Friday, 28 May 2010
Aurelie Walker is the Trade Policy Advisor at Fairtrade Foundation
In his interview with the Today programme on Radio 4 yesterday morning David Cameron‘s fleeting reference to concluding the Doha Round of trade negotiations in the World Trade Organisation (WTO) as a stimulus to growth in the Eurozone roused little excitement in the interviewer. However, for those working to cushion developing countries from the negative effects of trade liberalisation, ears pricked up.
Cameron rightly pointed out concluding the Round is a complicated matter. He is clearly well briefed on the intricacies of commercial diplomacy. The intricacies of international development may be equally as difficult to overcome.

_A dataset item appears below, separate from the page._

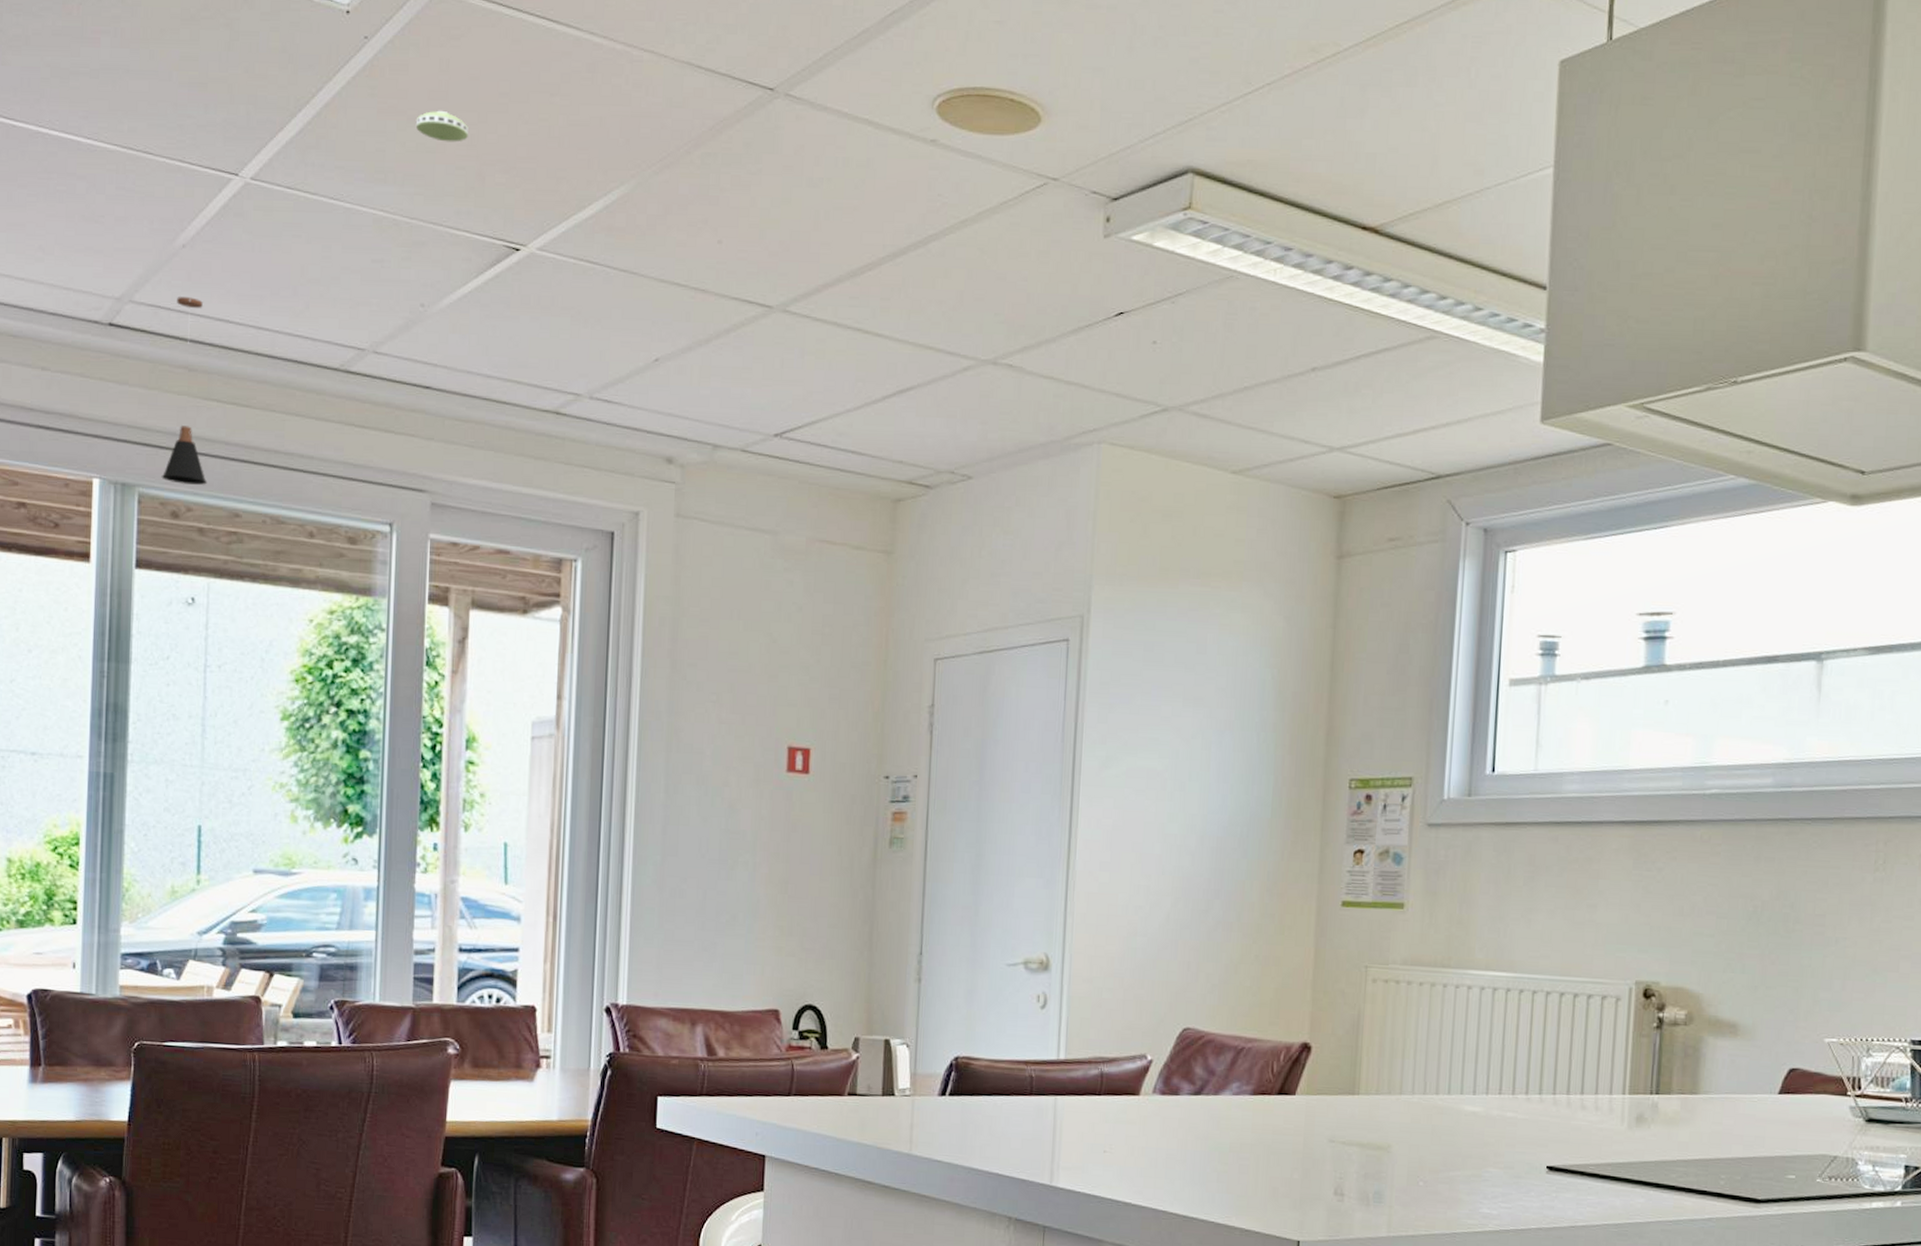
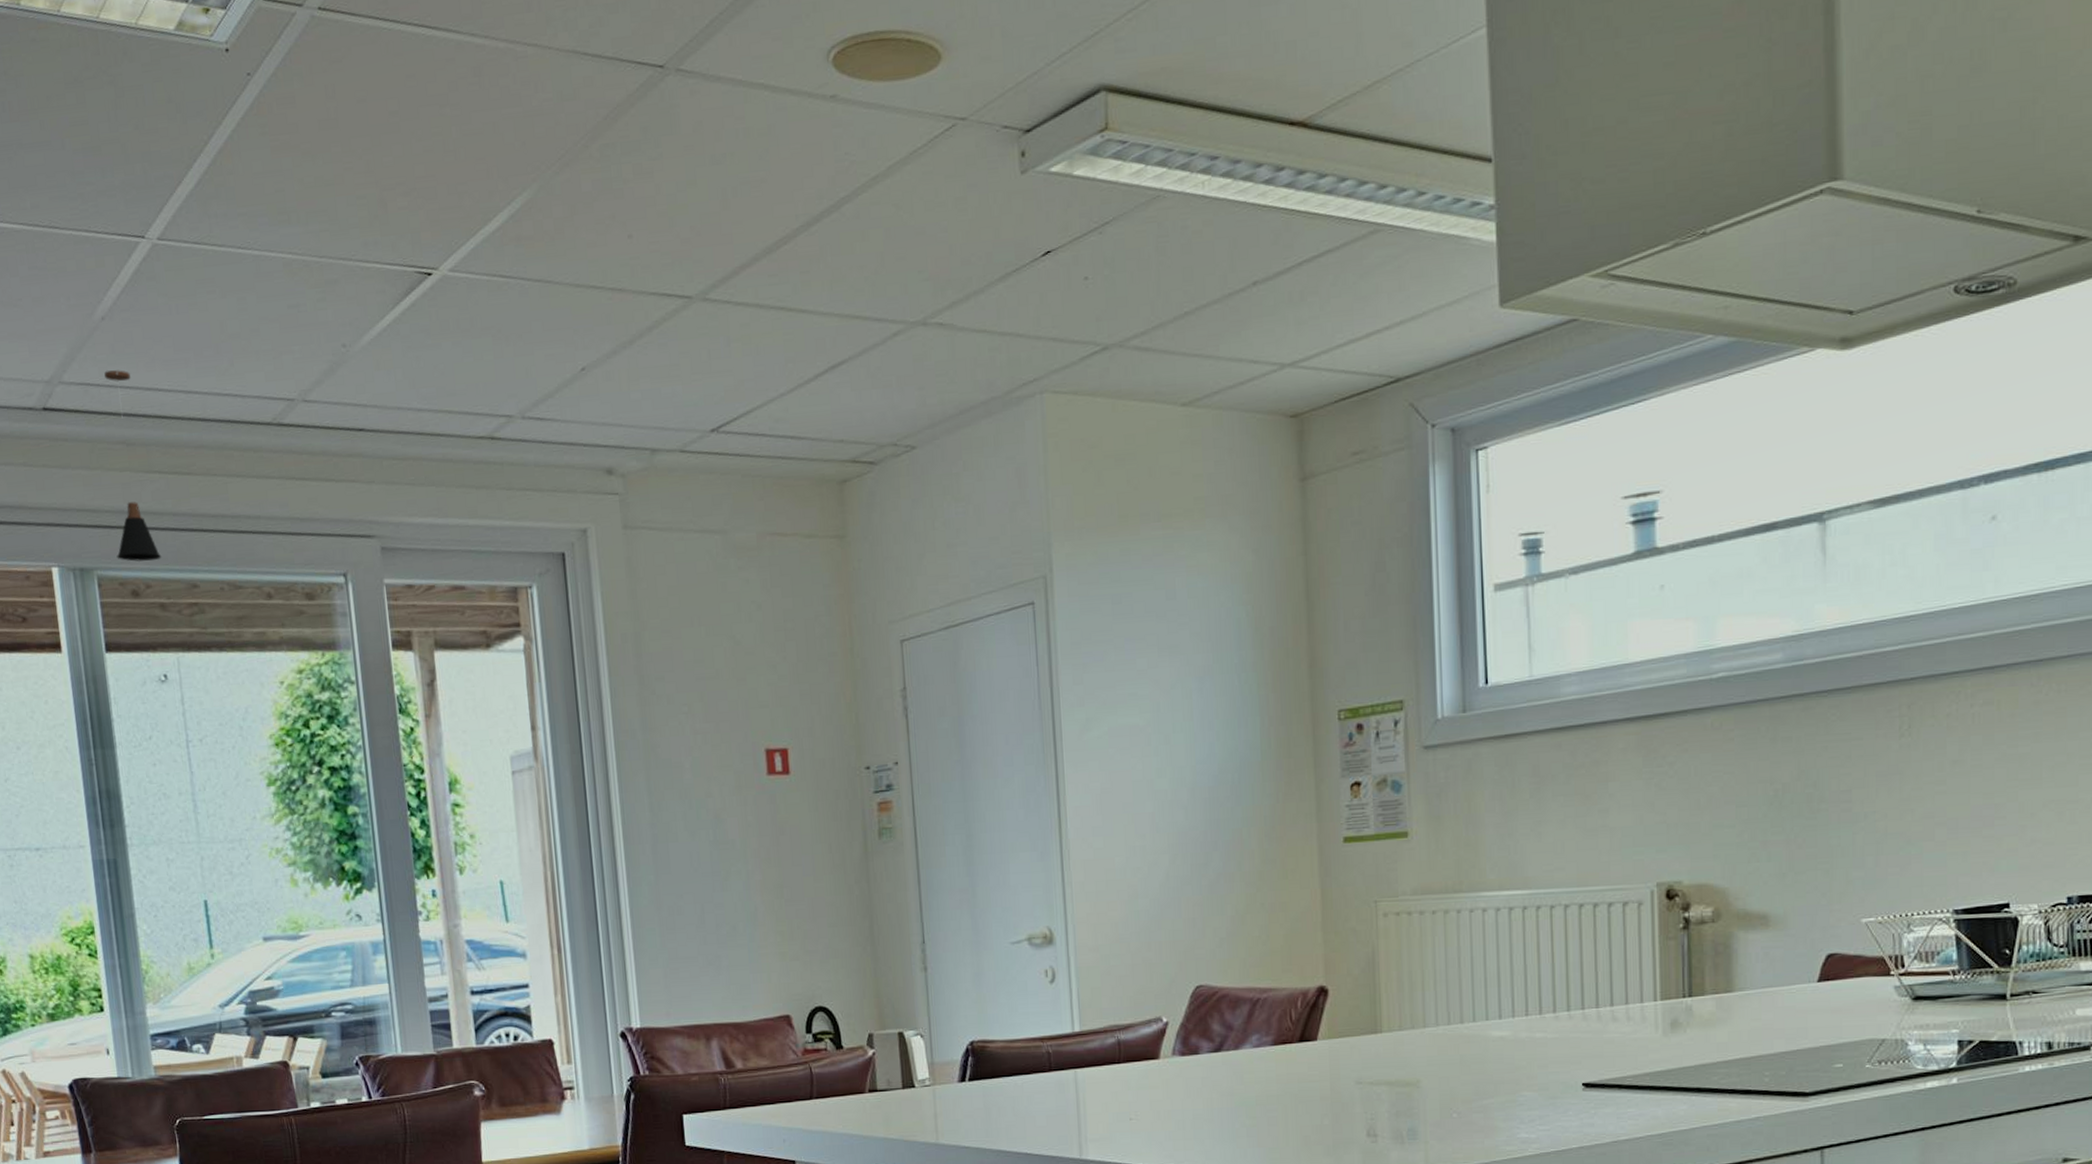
smoke detector: present [415,110,468,142] -> none [310,139,364,172]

The Development Round has stalled because of the disparate definitions of ‘development’ among the WTO membership. The G8, emerging economies, least developed countries and small island states rarely see eye to eye on this – the central objective of the nine-year-old round of trade negotiations. Without a common consensus on development, the Development Round cannot be revived, let alone concluded. The Treasury perspective expressed in the interview, that concluding the round would be a stimulus to growth that ‘does not cost anything’ and that ‘doesn’t put up the budget deficit’ does not present the full picture.Questions of migration, conflict and poverty reduction are inextricably linked to a country’s economic and trade policies. This is recognised by the new ‘post-Lisbon’ EU in its revamped commitment to ‘Policy Coherence for Development’. For some reason, the trade experts are the last to concede what every other social scientist has acknowledged; that unfettered trade liberalisation is not a synonym for ‘development’. In fact, the more the trade policy tools available to developing countries to manage their economy are restricted, the greater the income inequalities that will arise from any growth; as attested by India’s, Brazil’s, as well as Sub-Saharan Africa’s experience. If the European position in the Development Round is not development oriented and leads to increased inequality and pushes the marginalised further into poverty - at home and abroad- it will be paid for in other ways as the consequences unfurl - Greece and Jamaica are the most recent tragic examples. The Treasury should be aware that pushing trade liberalisation as a stimulus to growth without a consensus on development in the WTO can indeed be very costly.